# LL1 parsing algorithm for strings generated by a given grammar

How to describe a $\operatorname{LL(1)}$ parsing algorithm for strings generated by a given grammar?

I have to design a parser for a specific grammar. Let $G$ be the grammar described as:

$$S \rightarrow aBC$$ $$B \rightarrow bB \mid cC$$ $$C \rightarrow c \mid S$$

### My approach

1. Test if the grammar is $\operatorname{LL(1)}$

First I have to determine if the grammar is $\operatorname{LL(1)}$ or not. It seems that G is $\operatorname{LL(1)}$ because:

$\operatorname{FIRST}(aBC) \cap \operatorname{FIRST}(bB \mid cC) \cap \operatorname{FIRST}(c \mid S) = \{a\} \cap \{b,c\} \cap \{c,a\} = \emptyset$

2. Write a string generated by G

$s = abccaccc$

3. Design the algorithm for parsing strings

I'm getting stuck here

4. Test the algorithm for a given string

Lets test the algorithm for a given string $s = abccaccc$

• What conflict do you see? Did you compute first and follow for the rules? – Hendrik Jan Nov 6 '17 at 17:55
• @HendrikJan First(B) = {b,c} ; First(C) = {c, a} . So First(B) $\cap$ First(C) = {c} then G is not LL(1).
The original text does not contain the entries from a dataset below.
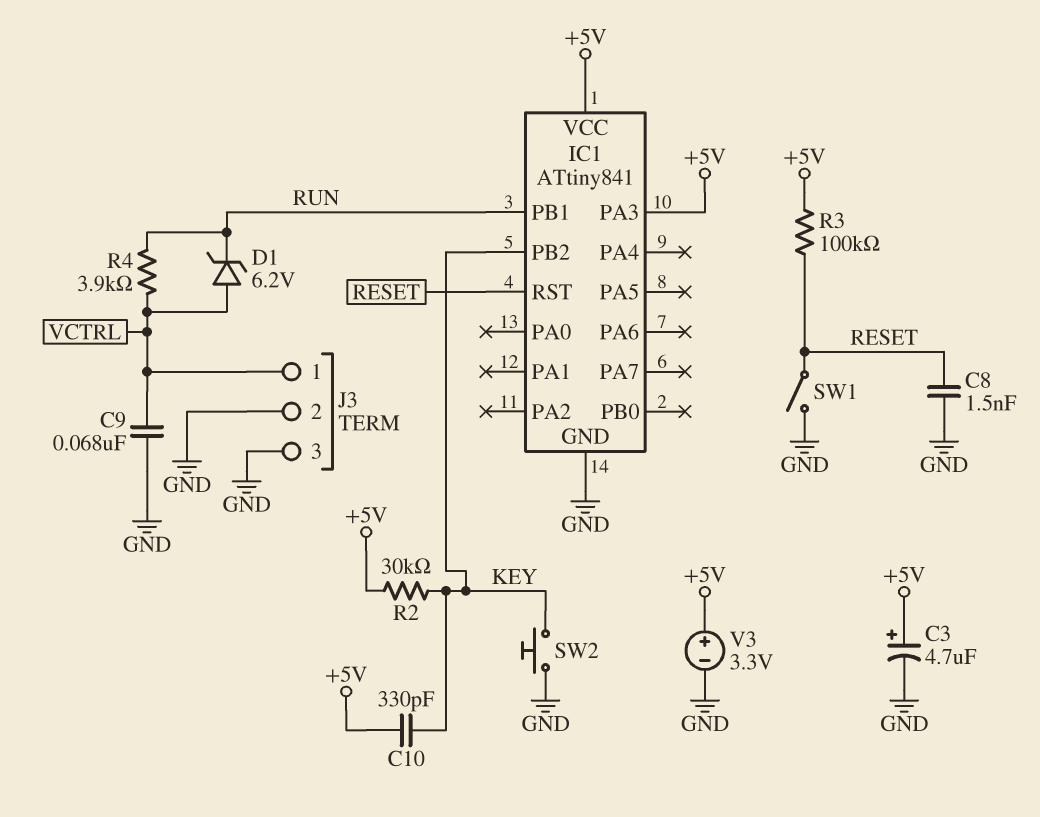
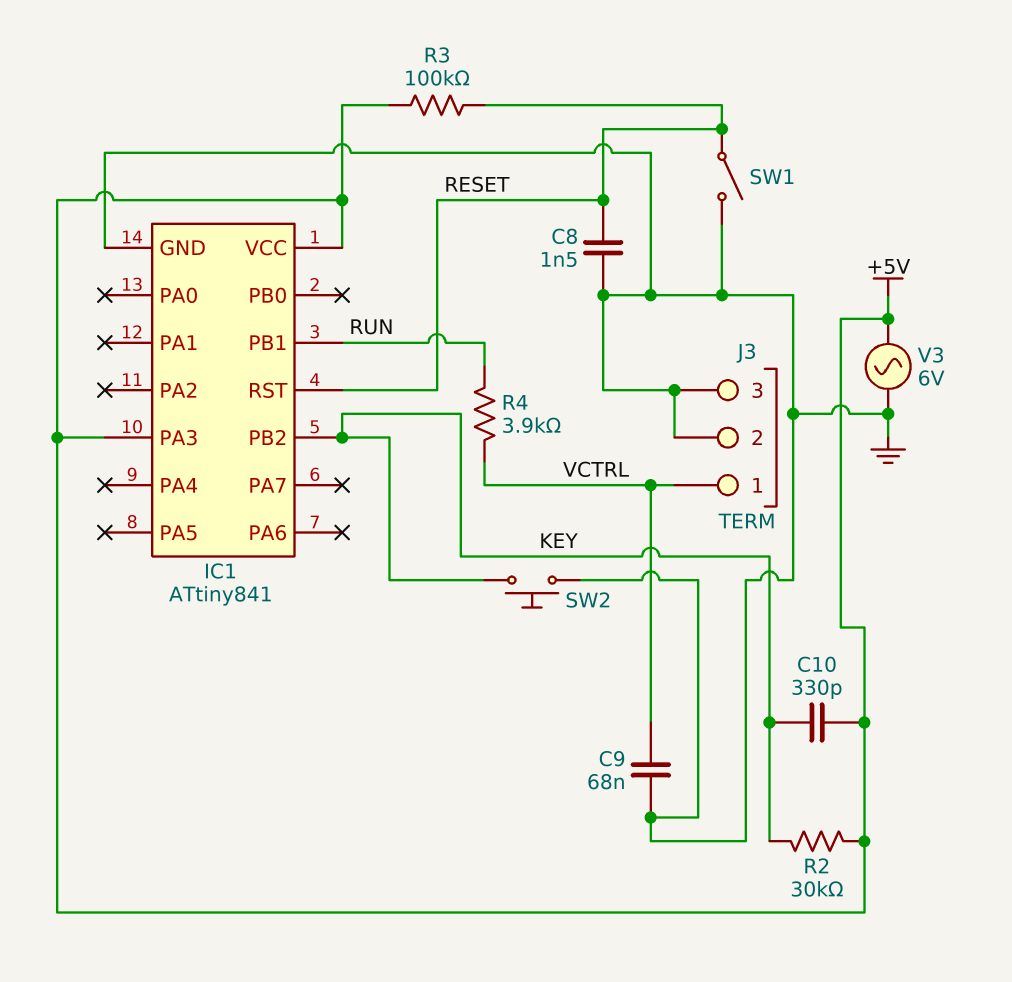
C3: 4.7uF (plus +5V, minus GND) -> none
D1: zener 6.2V (A VCTRL, K RUN) -> none
V3: 3.3V (plus +5V, minus GND) -> AC 6V (+5V, GND)

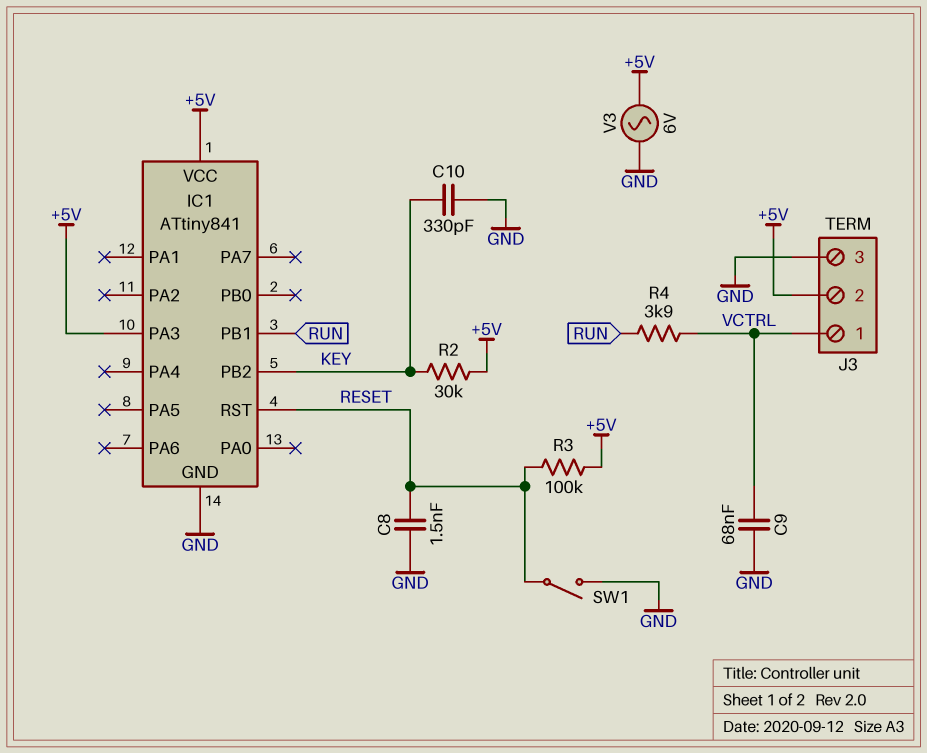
C10: 330pF (+5V, KEY) -> 330pF (GND, KEY)
J3 pin 2: GND -> +5V
SW2: button (GND, KEY) -> none

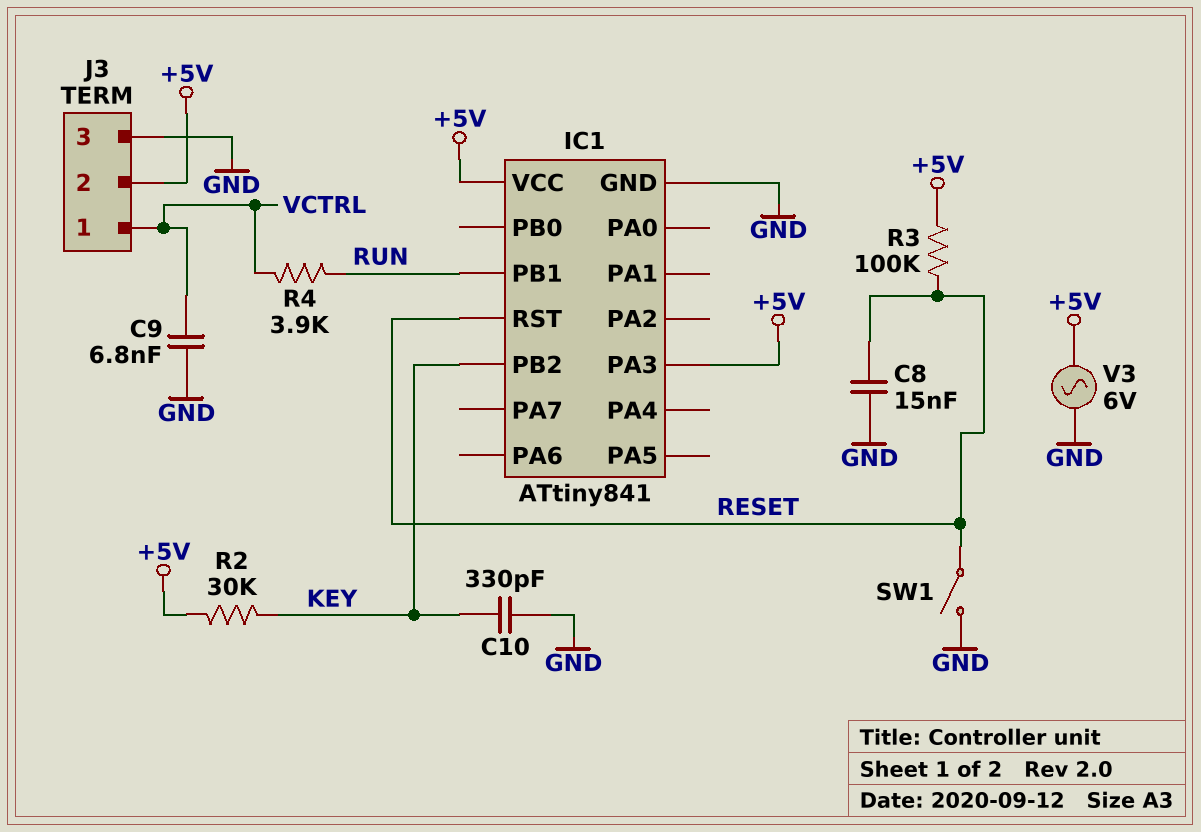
C8: 1.5nF (GND, RESET) -> 15nF (GND, RESET)
C9: 68nF (GND, VCTRL) -> 6.8nF (GND, VCTRL)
I don't have to compute follow because i don't see epsilon – Jack Nov 6 '17 at 18:00
• @Jack: And in what context exactly might you have to choose between predicting a B and predicting a C? – rici Nov 6 '17 at 20:29
• Instead you must distinguish the first of "$bB$" vs. the first of "$cC$" to see whether the two productions for $B$ are used in different situations! – Hendrik Jan Nov 6 '17 at 21:26
• A language is a set of strings: it does not generate them, but a grammar does. Why jump on LL(1) parsing rather than some other technique: if it is a requirement of the problem, it should be stated in the question, not in the answer. – babou Nov 6 '17 at 22:23

A grammar $$G$$ is $$LL(1)$$ if and only if whenever $$a \to \alpha | \beta$$ are two distinct productions of $$G$$, the following conditions hold:
1. For no terminal $$a$$ do both $$\alpha$$ and $$\beta$$ derive strings beginning with $$a$$.